Foto © Morley von Sternberg
Planung und UmsetzungDas Flächentragwerk besteht zur Gänze aus mehrfach gekrümmten Fichten-Brettschichtholzträgern. Schwierig war nicht nur die Umsetzung der zahllosen Rundungen und Verschlingungen, sondern auch die Logistik: Vorgefertigt in Gossau mussten 3'800 Bauelemente per Lastwagen und Fähre nach England geschafft werden. Das Werk der Blumer-Lehmann AG und den Bauplatz in Cambridge trennen über 1'500 Kilometer. Doch wie wurden diese Herausforderungen gemeistert? D2P entwickelte ein detailliertes, parametrisches CAD-Modell der Holzkonstruktion. Dabei wurde eng mit den Architekt*innen, dem Holzbauer und den Ingenieuren von SJB Kempter-Fitze zusammengearbeitet. Endergebnis war ein komplett digitalisiertes Vorfertigungs- und Montagekonzept. Die Konstruktion ist so ausgestaltet, dass die Trägerquerschnitte gleichmässig 160 x 250 Millimeter betragen können, was vergleichsweise schlank ist. Weil die Trägersegmente um die Stützen rotationssymmetrisch sind, konnte die Anzahl unterschiedlicher Bauteiltypen auf 145 begrenzt werden. Diese wiederum basieren allesamt auf nur 23 verschiedenen Brettschichtholz-Rohlingen. Doch die hatten es in sich, wie Jephtha Schaffner, Projektleiter bei Blumer-Lehmann, weiss: «Wir haben mit geraden, aber auch mit einfach und sogar zweifach gekrümmten Ausgangselementen gearbeitet, die alle 5-achsig gefräst wurden. Das erforderte eine sorgfältige Produktionsstrategie und vor allem eine Weiterentwicklung unserer Software, die wir in Teilen quasi neu geschrieben haben.» Zusammengehalten wird die Struktur über Blatt- beziehungsweise 39'000 Schraubverbindungen.

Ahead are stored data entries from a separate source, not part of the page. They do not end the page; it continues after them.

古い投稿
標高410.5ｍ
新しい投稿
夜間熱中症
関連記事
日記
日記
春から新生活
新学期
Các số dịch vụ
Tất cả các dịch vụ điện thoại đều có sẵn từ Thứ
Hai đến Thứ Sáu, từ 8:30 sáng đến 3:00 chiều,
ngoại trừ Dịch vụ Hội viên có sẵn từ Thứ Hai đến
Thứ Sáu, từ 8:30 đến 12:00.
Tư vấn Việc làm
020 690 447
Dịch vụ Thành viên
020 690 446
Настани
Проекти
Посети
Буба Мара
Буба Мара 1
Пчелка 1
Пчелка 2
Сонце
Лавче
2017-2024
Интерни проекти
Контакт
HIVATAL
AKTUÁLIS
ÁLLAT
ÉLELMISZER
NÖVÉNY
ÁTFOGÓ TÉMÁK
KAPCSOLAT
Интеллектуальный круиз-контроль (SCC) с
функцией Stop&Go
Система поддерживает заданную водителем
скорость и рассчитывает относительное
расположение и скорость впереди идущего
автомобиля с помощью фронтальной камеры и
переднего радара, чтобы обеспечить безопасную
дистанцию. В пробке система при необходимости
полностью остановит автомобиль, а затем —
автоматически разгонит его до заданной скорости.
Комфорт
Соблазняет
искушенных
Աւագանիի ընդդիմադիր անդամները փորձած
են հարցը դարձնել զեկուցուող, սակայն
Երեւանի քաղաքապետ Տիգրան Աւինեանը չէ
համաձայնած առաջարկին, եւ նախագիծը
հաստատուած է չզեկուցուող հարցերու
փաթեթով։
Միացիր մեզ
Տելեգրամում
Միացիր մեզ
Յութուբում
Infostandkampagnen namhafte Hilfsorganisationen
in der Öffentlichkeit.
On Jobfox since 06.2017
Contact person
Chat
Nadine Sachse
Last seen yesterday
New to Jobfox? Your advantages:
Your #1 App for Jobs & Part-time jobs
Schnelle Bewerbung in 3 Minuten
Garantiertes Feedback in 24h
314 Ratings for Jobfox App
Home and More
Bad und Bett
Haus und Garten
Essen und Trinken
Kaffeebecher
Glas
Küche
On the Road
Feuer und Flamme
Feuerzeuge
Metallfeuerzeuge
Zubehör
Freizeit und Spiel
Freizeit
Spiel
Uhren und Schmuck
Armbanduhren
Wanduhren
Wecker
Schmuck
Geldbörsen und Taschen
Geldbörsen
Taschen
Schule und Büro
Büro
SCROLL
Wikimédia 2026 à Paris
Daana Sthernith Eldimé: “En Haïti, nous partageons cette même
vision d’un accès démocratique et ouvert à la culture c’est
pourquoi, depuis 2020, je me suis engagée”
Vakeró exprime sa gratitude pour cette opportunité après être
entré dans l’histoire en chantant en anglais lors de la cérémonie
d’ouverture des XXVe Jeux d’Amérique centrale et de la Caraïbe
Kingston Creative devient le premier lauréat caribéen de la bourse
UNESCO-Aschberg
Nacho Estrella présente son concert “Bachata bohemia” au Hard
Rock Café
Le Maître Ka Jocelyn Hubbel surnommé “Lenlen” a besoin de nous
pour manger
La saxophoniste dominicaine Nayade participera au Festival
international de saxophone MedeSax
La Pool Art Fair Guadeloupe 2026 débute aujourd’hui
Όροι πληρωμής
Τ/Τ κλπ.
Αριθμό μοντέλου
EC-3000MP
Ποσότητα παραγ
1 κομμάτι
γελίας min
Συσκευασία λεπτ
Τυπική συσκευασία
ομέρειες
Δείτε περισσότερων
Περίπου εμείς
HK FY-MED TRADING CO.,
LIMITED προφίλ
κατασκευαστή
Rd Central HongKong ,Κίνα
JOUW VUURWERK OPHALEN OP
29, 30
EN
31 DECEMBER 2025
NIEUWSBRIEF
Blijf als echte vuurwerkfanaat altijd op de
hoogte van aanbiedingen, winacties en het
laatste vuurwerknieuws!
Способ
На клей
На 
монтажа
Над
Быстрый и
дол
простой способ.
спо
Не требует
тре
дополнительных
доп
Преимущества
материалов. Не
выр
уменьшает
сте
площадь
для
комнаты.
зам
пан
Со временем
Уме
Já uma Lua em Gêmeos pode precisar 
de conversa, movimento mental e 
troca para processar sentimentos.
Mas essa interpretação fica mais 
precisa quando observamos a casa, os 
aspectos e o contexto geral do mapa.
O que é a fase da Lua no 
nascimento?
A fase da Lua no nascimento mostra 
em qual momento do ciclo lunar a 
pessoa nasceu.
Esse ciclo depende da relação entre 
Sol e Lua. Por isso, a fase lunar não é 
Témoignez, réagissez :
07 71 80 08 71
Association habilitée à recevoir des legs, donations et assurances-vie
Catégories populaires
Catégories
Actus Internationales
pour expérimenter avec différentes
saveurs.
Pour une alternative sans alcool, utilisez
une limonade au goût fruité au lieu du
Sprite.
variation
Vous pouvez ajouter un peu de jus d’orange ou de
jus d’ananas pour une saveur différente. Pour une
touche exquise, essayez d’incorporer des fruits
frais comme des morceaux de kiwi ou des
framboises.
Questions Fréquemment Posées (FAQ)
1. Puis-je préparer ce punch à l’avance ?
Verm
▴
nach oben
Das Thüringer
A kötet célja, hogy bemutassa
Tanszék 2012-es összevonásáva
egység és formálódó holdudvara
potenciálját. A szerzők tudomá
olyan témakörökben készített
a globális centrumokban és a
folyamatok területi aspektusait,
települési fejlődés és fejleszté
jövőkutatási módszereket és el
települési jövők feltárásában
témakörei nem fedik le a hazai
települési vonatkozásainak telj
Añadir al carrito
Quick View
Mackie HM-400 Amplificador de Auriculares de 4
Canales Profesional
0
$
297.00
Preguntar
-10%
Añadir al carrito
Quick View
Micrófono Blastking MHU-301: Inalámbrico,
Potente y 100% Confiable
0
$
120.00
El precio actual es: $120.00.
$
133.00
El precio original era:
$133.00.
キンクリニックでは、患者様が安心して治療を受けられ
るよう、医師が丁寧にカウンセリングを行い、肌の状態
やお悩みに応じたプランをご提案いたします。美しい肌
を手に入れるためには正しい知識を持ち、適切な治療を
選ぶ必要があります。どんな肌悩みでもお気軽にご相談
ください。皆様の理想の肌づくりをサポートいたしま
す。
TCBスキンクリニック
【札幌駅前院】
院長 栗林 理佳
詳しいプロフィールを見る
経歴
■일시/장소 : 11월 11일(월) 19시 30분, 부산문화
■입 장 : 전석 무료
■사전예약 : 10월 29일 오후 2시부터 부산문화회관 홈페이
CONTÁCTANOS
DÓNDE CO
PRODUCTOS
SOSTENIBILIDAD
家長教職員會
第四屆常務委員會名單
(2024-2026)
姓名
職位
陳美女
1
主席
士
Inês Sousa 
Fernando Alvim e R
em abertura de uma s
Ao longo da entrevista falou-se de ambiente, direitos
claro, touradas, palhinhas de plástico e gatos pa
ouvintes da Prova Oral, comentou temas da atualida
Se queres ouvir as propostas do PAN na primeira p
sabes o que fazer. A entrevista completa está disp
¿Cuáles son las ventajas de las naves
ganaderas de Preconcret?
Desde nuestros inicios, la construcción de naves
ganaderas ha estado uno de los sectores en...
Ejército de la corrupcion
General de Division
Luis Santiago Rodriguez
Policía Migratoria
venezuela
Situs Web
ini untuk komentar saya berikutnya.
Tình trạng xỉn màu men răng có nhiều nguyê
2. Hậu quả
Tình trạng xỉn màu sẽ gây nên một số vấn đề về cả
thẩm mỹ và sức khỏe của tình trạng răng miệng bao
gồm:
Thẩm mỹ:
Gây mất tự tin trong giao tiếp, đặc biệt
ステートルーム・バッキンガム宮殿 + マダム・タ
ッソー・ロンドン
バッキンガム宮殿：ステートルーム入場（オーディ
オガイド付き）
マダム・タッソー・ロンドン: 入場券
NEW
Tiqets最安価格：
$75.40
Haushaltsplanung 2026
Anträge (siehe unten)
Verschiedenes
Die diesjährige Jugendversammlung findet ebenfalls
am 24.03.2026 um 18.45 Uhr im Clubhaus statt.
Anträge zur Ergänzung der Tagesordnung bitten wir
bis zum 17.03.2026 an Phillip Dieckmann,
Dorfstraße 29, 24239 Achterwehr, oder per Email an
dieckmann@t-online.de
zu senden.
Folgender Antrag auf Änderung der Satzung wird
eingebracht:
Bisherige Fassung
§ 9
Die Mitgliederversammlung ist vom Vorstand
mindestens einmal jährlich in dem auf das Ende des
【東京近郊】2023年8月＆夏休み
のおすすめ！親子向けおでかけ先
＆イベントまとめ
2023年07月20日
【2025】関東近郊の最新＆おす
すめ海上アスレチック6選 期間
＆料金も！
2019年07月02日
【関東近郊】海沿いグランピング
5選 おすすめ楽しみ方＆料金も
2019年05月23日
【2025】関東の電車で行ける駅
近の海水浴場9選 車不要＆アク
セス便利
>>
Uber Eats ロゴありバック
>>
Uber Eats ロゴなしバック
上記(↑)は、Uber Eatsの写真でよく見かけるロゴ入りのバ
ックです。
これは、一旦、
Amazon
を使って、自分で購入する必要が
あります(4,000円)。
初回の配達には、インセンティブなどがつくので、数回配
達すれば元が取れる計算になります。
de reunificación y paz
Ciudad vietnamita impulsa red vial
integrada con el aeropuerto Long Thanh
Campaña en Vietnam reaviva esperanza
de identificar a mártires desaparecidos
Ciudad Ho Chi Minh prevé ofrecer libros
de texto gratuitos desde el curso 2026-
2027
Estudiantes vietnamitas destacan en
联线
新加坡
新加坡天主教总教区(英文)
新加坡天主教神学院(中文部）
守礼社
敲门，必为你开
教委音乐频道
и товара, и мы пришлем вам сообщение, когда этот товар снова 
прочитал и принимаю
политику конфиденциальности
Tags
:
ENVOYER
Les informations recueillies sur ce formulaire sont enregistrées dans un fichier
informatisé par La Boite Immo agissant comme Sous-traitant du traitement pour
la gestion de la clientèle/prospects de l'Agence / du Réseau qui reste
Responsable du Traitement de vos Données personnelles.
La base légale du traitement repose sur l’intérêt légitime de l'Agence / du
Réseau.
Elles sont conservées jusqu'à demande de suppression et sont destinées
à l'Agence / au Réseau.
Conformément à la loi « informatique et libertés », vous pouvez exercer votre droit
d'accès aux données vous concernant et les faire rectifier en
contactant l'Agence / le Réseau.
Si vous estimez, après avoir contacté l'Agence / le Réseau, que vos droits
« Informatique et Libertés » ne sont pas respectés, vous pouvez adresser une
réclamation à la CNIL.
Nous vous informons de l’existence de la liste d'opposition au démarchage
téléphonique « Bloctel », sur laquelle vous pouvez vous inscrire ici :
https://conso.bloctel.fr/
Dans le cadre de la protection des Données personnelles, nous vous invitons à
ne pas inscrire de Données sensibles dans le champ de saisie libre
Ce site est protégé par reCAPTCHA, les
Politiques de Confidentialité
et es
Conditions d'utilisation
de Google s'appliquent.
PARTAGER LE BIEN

Für extrem gekrümmte Bereiche wurde das Einfahren vorab digital simuliert.
Foto © Blumer-Lehmann AG
Der ZusammenbauAus dem parametrischen Modell wurden die Montagepläne abgeleitet. Vor Ort wurden je 70 bis 80 Einzelteile am Boden montiert und dann mit einem Kran in Position gehievt. Für einen möglichst reibungslosen Ablauf wurden die Teile getreu einer logischen Montagefolge nummeriert. Der neun Meter hohe Dom mit goldener Kuppel, der den Gebetsraum nach oben abschliesst, wurde am Boden komplett zusammengesetzt und ebenfalls mithilfe eines Krans montiert.
In dem Holzbau verbinden sich islamische Formensprache und vornehmlich europäische Bauweise. Nur die kleinteilig strukturierte Fassade der Moschee durchbricht den Materialkanon: Sie besteht aus Klinker. Mit diesem werden lokale Bautechniken genauso zitiert wie islamische Tradition.